Доктор стоял. Тишина тяжелыми ударами отдавалась в его ушах. Он насчитал пять ударов и спокойно ответил старику:
- Помните об одном: это победа.
- Садитесь, - поморщился старик.
Лисовский сел, вместе с Луизой, и устремил взгляд через стол, к Бангкоку. Тот не шевельнулся, лишь опустил веки, подбадривая друга. Луиза пальцами едва ощутимо коснулась его запястья, и Лисовский почувствовал, что внутри стало легко, как утром. Он приготовился.
Условие
- Когда-то на Земле жили туры, дикие быки. Они давно вымерли, и последний тур пал от болезни.
Люди отбирали животных, что напоминали им о могучем быке, и сводили их вместе, сводили долго, годы и годы; они работали так, словно играли, и однажды родился новый тур. Он ступил на землю, и земля прогнулась под его мощью. Он помчался по степи, и изумленный ветер разнес всем весть, а земля покорно приняла удары копыт. В жилах быка текла одна только капля далекого мертвого предка, но он был туром, и походил на него как зеркальное отражение.
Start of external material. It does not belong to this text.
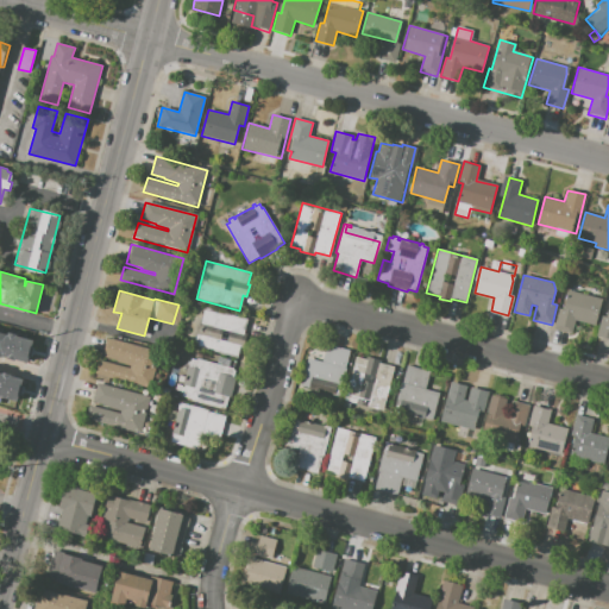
[(569,290),(602,299),(595,326),(575,321),(571,333),(553,328),(559,308),(563,309),(569,290)]
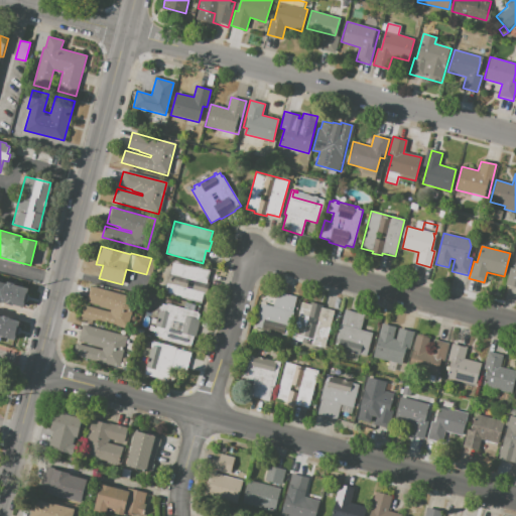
[(172,260),(210,270),(206,284),(208,284),(206,294),(204,294),(202,305),(163,295),(172,260)]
И разом вспомнились забытые молитвы, и песней вновь полились по земле: «О Аллах, пошли мне тура!»
- Сделать Луизу похожей на мертвую рыбу? – спросил Лисовский.
- Нет, - ответил Бангкок. – На живое серебро проворного создания. Ты видел, как летит косяк рыбы, как монетками вспыхивают бока? Разве блеск этот мертв? Так и мы найдем живой цвет ее коже.
- Неестественный цвет, непривычный цвет, нечеловеческий цвет. Он вызывает отвращение.
- Небольшое условие, выполни его, и можешь дальше работать.
- Одна уступка, возведенная в закон, и непреложное условие; кожа ее – как клеймо. Так в старое время клеймили животных, и при взгляде на них становилось понятно прохожим, что они – чья-то собственность. Я же хотел, чтоб она была схожа со мною во всем. На мне нет клейма.
- Ты наивный ребенок. Создатель, творец и ребенок.
- Может, я зря выдумал розыгрыш? – задумчиво произнес Лисовский, стараясь понять свой промах.
- Поздно теперь говорить об этом. Что стало, то стало. И не в кучке стариков тут дело, не будь даже твоего розыгрыша, откажись ты от него, всё вряд ли бы сложилось иначе. Подумай: на Земле громада людей, а многие из них захотят общаться с сегодняшней Луизой, шагнувшей от робота к человеку? Все эти Стивы, Брауны и Мартины? Они не выдумывали Луизу Бангкок и не трудились над ней, но Стивы и Мартины знают точно, как дважды два, что создали ее. Создали с нуля, с пустоты, с ничего, и нельзя подобное делать равным себе. Покажи им Луизу такой, какой ты захотел ее видеть – они возмутятся, и сеть взорвется от гнева. В громких криках услышишь ты страх. Не страх того, что однажды Луиза взбунтуется, это выдумки, чушь, есть защита. Она станет помощником, незаменимой во многих наших делах. Да, Мартины и Стивы желают видеть ее рядом с собой, но боятся лишь одного: что однажды заговорят с Луизой Бангкок, как с человеком, и не осознают этого. Может, они и станут общаться с ней на равных, но при этом хотят понимать свою уступку. Выполни их условие.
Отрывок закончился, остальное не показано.